Hi,
I am going through the aerospike documentation and it is an interesting implementation. Almost everything is handled for a internet scale performance.
Let us say I implement it for an ecommerce site, and offer an unbelievable deal on a product. I will get millions of hits for that product.
I understand that aerospike distributes data on multiple nodes, so traffic for different products would be distributed to different nodes. But how to scale for increased load for a single product?
This is not actually a noob question. This is wonderful question which I think lot of e-commerce people will be trying to solve. Let me take my dig at addressing the problem.
I dont think this will be solved by any data store with very less copies of the data. typically nosql databases have 2 or 3 copies. the reads can be scaled a bit by doing round-robin between copies of the record. but for writes all of the them have to go to same node which can be a hotspot. For objects which do not have writes or writes are very rare, a cdn type of caching or application level caching where many copies of the data are created is the way to go.
If you still want to solve it using Aerospike, one idea could be…
For one product, create multiple physical records and logically split the entity. Say, you want to sell 100,000 items of a product with key p, you can split them into 50 items with key p01-p50 and store the inventory as 2000 each When the user’s query hits, randomly choose one of the 50 keys from p01-p50 and let him buy. To give a consistent view of the product, a logic can be chosen based on the sessionid (for e.g. modulo 50 of sessionid) or some other parameter. This logic will work if it is not necessary to be too fair to the users as there is some form of randomness in this logic.
Let us know your thoughts about the above solution. Its not straightforward but could be a good workaround. If you have some good ideas, please let us know too.
Thanks Sunil. Just wanted to know if AS had this built in and I am not able to figure out if this is available out of the box.
Application managed caching, on another layer of Redis servers seems to be the way. When launching a deal, items anticipated for high load can be pre-populated in the cache. Along with cache invalidation hook to ensure they are updated on all copies when something changes for that product.
Can also be automated to bring up items to this cache, which are accessed on a rate higher than a threshold - when you can’t predict what external factors could trigger an increased interest in a product.
Edit - Key eviction | Redis - LRU with Redis. And then distribute this cache on multiple instances.
This is not built into the aerospike. This needs to be done by the application.
Yes, a redis or a memcache layer above can be used to not hit aerospike always. But you still have to maintain multiple copies of the data without with redis/memcahce also may not be able to take this much of load for 1 key. Automating this based on the hotness sound a good idea to me.
By default, all client reads
will be directed to the master replica (policy value
AS_POLICY_REPLICA_MASTER.) In some cases, however, it may be desirable
to spread the reads over all available replicas. (For example, the
performance impact of reading a hot key may this way be reduced by on
the order of the replication factor.) In this case, the application
may select reading from an arbitrary (“random”) replica by setting the
read.replica policy to AS_POLICY_REPLICA_ANY:
p_policies->read.replica = AS_POLICY_REPLICA_ANY;
Any chance this could be provided for in the Java client as well?

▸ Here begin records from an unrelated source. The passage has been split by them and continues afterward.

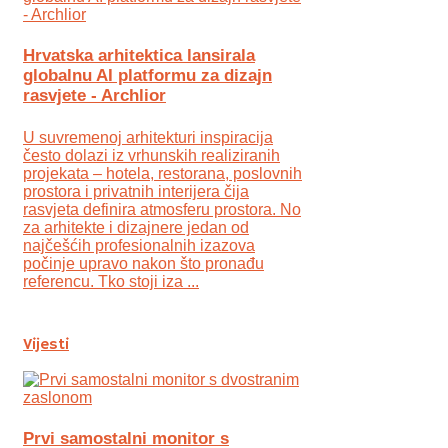
Hrvatska arhitektica lansirala
globalnu AI platformu za dizajn
rasvjete - Archlior
U suvremenoj arhitekturi inspiracija
često dolazi iz vrhunskih realiziranih
projekata – hotela, restorana, poslovnih
prostora i privatnih interijera čija
rasvjeta definira atmosferu prostora. No
za arhitekte i dizajnere jedan od
najčešćih profesionalnih izazova
počinje upravo nakon što pronađu
referencu. Tko stoji iza ...
Vijesti
Prvi samostalni monitor s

Handling hot keys by reading from replica is a good feature to have, it would solve a lot of use cases especially for e-commerce sites. Also as this is supported in C client as mentioned by @Abhi, i think it ll be great if you could prioritize this feature requests.
Thank you for your feature request to provide this option in the Java client. It is under strong consideration. Please stay tuned.
On a general note, we announce all new server and client releases via our Announcements page, so feel free to bookmark this page to get notified of new features and fixes.
Distributing reads across proles is on the java client roadmap, but it’s not the panacea you might perceive it to be. Here are some reasons why:
Only reads could possibly benefit. Writes must always go to master, even for hot keys.
The read-modify-write paradigm can result in more generation errors if prole reads are allowed. If a key is read from a prole while simultaneously being updated by some other thread/client, the generation could change on master before prole. Therefore, the final write could fail more often on the generation check. If the key is read from master, the race condition between master/prole is eliminated.
Prole reads require the client to request/process all replica maps for each node. This would increase the amount of data cached by the client by a multiple of the replication factor. Processing time in the cluster tend thread and key partition retrieval is also increased. Not a deal breaker, but something to keep in mind.
There will be no benefit if the number of hot keys approaches the number of nodes in the cluster. Suppose a four node cluster with replication factor of 2 is deployed. If there are 4 (or more) products that are very hot, the distribution would look something like this:
The distribution of p1 off n1 to n2 is negated by equally hot p4 which adds to n1 load. Nodes are being swapped, but each node’s read load remains the same.
The only time prole reads provide any benefit is when one key is substantially hotter than any other key in the cluster.
Java client 3.1.1 has been released which allows for reads to be distributed across proles. See “ClientPolicy.requestProleReplicas” and “Policy.replica”. This functionality is disabled by default and can be enabled by users if using Aerospike server versions >= 3.5.9 (not released yet).